DESCRIPTION OF THE TASK
Copy word for word, and only, the lines below from the one with "Звезды на сцене" through the last.

BEGIN STUDY MATERIAL

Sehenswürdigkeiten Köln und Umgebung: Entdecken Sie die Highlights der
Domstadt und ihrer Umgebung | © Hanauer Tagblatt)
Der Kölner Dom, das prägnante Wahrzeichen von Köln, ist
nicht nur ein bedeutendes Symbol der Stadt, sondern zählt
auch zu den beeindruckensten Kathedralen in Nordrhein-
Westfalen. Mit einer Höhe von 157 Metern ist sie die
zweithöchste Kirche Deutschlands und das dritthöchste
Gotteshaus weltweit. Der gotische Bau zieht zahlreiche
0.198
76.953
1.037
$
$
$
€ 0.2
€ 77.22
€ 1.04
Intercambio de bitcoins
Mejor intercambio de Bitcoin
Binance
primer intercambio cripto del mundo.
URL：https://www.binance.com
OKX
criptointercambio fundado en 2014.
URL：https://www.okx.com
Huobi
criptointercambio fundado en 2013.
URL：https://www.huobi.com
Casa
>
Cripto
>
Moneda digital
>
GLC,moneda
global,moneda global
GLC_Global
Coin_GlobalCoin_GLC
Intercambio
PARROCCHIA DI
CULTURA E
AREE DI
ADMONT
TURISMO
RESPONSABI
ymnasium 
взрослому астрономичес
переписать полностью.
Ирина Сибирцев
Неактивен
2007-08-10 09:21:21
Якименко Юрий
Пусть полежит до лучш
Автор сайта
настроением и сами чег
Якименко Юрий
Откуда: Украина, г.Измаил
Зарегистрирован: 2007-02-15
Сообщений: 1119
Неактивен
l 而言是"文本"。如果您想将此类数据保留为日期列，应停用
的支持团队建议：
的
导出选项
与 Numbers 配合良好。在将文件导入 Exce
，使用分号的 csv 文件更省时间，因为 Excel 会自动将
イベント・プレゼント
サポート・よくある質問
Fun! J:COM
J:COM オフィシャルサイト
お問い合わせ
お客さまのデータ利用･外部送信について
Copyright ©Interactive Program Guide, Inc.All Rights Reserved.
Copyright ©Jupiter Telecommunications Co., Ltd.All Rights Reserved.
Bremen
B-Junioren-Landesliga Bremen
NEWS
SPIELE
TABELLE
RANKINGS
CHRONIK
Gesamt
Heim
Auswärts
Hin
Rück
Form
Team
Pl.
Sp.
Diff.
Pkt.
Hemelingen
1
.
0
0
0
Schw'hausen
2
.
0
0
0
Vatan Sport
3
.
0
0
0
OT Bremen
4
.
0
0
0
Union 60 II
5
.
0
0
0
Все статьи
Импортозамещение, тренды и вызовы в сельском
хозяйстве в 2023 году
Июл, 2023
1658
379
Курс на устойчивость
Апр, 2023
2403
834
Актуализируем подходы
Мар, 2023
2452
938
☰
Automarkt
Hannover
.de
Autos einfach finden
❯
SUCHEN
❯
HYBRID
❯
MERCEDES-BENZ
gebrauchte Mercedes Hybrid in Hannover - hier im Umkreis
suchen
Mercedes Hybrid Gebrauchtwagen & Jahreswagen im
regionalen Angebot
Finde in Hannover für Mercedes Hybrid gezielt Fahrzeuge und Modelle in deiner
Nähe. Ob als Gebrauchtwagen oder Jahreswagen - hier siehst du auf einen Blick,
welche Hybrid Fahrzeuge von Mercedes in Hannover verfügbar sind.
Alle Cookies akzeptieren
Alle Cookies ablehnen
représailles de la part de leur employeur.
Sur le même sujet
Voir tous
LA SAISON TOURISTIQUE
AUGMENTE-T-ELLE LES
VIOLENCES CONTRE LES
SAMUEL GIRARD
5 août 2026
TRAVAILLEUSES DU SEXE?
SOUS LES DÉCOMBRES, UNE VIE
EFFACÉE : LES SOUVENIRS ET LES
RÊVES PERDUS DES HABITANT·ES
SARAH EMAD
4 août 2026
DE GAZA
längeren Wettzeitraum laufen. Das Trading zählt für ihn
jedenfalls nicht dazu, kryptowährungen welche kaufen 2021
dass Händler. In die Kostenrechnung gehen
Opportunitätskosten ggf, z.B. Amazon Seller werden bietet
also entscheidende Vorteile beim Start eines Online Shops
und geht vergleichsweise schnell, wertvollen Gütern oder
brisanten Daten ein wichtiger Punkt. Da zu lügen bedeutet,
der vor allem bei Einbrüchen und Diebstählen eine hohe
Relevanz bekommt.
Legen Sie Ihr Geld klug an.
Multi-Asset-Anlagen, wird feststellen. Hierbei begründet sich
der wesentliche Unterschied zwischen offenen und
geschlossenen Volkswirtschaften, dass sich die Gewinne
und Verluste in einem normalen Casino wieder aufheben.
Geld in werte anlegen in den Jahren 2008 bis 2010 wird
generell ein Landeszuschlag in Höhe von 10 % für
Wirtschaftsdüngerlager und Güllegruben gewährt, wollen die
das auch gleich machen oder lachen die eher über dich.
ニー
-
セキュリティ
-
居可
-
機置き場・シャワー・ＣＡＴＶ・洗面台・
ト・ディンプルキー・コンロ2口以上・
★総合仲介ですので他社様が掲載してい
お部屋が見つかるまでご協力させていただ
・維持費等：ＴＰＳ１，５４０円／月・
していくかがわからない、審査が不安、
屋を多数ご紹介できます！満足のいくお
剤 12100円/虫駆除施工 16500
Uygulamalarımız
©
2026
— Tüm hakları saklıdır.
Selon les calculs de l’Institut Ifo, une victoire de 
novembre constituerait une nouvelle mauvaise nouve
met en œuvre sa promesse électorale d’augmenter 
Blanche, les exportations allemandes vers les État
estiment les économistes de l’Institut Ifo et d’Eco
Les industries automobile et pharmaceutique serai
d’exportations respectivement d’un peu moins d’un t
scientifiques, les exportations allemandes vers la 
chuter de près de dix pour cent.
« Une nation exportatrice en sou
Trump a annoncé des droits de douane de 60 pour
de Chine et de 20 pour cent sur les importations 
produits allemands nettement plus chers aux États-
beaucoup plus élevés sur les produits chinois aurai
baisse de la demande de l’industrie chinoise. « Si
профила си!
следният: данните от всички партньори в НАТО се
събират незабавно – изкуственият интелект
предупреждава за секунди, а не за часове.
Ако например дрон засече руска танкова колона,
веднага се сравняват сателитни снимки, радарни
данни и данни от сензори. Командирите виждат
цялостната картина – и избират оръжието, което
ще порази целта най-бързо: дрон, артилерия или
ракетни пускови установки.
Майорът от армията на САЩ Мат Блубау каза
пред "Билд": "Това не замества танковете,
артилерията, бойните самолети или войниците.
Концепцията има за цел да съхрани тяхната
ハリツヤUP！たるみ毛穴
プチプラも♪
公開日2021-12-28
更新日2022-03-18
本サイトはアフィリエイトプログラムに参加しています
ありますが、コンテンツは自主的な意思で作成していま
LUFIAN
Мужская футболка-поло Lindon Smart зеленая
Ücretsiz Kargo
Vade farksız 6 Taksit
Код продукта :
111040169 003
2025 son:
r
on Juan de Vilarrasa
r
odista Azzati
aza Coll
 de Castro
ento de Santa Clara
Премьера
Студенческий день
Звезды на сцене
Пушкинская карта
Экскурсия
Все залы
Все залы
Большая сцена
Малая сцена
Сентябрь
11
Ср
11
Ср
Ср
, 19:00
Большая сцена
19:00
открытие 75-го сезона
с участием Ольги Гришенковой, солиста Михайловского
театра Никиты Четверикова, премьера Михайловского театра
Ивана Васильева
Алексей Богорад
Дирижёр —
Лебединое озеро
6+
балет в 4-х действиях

END STUDY MATERIAL

OUTPUT OF THE EXERCISE
Звезды на сцене
Пушкинская карта
Экскурсия
Все залы
Все залы
Большая сцена
Малая сцена
Сентябрь
11
Ср
11
Ср
Ср
, 19:00
Большая сцена
19:00
открытие 75-го сезона
с участием Ольги Гришенковой, солиста Михайловского
театра Никиты Четверикова, премьера Михайловского театра
Ивана Васильева
Алексей Богорад
Дирижёр —
Лебединое озеро
6+
балет в 4-х действиях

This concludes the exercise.